In diesem Dreiklang richtig verstandener Treue, Wahrheit und Liebe verstehen sich dann auch Zitate wie „Nicht die Gesunden brauchen den Arzt, sondern die Kranken. Ich bin gekommen, um die Sünder zu rufen, nicht die Gerechten“. Ist das nicht eine Aufforderung, jedem zu vergeben, jeden Menschen mit seinen Fehlern anzunehmen – mit allen Konsequenzen für die strittigen Fragen katholischer Moraltheologie? Ja, annehmen schon, aber als was sie sind. Das Zitat setzt voraus, den Kranken als Kranken zu sehen, die Sünder als Sünder – inklusive auch mich selbst. Zu behaupten, der Kranke sei gar nicht krank, der Sünder ohne Sünde, ist kein Zeugnis von Wahrheit.

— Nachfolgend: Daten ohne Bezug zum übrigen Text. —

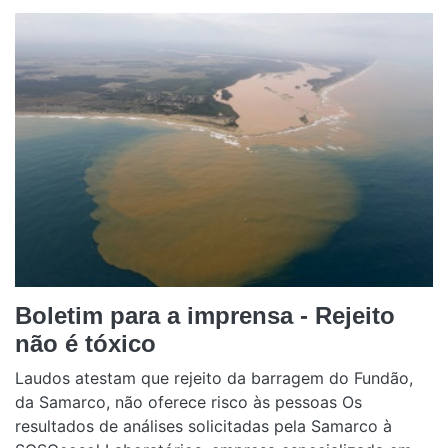
Boletim para a imprensa - Rejeito
não é tóxico
Laudos atestam que rejeito da barragem do Fundão,
da Samarco, não oferece risco às pessoas Os
resultados de análises solicitadas pela Samarco à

In diesem Sinne verbietet sich aber auch, die „Kranken“ einfach aufzugeben, das widerspräche der Liebe und der Treue zu dem, was Jesus vorgelebt hat. Er ist gekommen, um die Sünder zu rufen – er ist zu uns gekommen, obwohl und weil wir Sünder sind! Was für ein großartiger Gott, was aber auch für ein Anspruch an uns, ihm nachzufolgen. So ist auch das Zitat vom Heiligen Johannes Paul II. richtig zu verstehen: „Der Fehler und das Böse müssen immer verurteilt und bekämpft werden, aber der Mensch, der fällt oder einen Fehler macht, muss verstanden und geliebt werden […] Wir müssen unsere Zeit lieben und dem Menschen unserer Zeit helfen.“ Oder eben das alte Augustinus zugeschriebene Zitat: Die Sünde hasse, aber den Sünder liebe!

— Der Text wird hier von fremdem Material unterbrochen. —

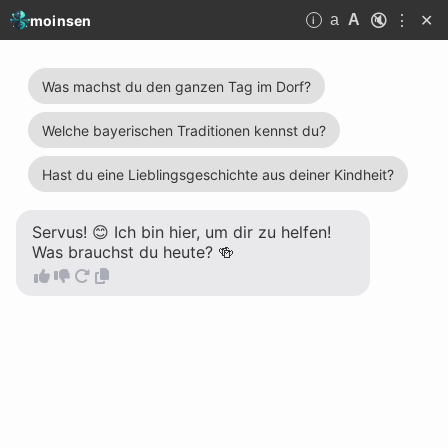
🔇
⋮
✕
a
A
moinsen
i
moinsen
I can deal with en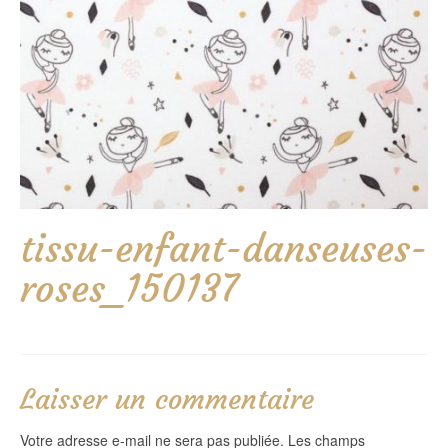
tissu-enfant-danseuses-
roses_150137
Laisser un commentaire
Votre adresse e-mail ne sera pas publiée.
Les champs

Da draußen in der Welt, das ist das perfide, ist es in gewisser Weise umgekehrt: Die Sünde wird relativiert, dann kann man sie auch umarmen, das Sündigen sogar lieben, ist es doch „gottgegeben“, während derjenige, der den Sünder auf den richtigen Weg zu bringen versucht, gehasst wird. Und die, die uns da hassen, ohne das Korrektiv dessen, was Jesus sagt, überhaupt zu kennen, sind wir aufgefordert zu lieben, was auch bedeutet, sie als Sünder wahrzunehmen und ihnen die Wahrheit nahezubringen, die sie im Zweifel nicht hören wollen.

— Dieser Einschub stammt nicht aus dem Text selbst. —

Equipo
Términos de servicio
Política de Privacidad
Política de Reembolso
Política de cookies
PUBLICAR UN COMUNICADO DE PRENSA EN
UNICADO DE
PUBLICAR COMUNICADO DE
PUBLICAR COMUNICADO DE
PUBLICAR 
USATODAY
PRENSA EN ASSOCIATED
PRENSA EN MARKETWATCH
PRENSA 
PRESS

Wer wäre da nicht versucht, diesem Spagat auszuweichen, sich entweder auf die Wahrheit oder die Liebe (verstanden als Entgegenkommen) zu fokussieren, was entweder bedeutet, die Menschen in Sünde aufzugeben oder sie in ihrer Sünde zu belassen. Das Ergebnis ist das gleiche. Und darum ist es so wichtig, dass eine Synode, die sich um das Thema der Familie dreht und deren Augenmerk besonders auf den gestörten Familienkonstellationen liegt, sich dieses Spagates bewusst wird und sich nicht verleiten lässt, einen einfachen Weg zu suchen.

Wenn ich es recht betrachte: Wie gut, dass der Seelsorge-Papst Franziskus diese Synode einberufen hat und sie vom Theologen-Papst Benedikt im Gebet begleitet wird. Wir dürfen im Vertrauen auf den Heiligen Geist die Hoffnung haben, dass da etwas gutes herauskommt: Etwas, das wahr ist, das die Liebe Gottes zeigt und die Treue zu Christus bewahrt!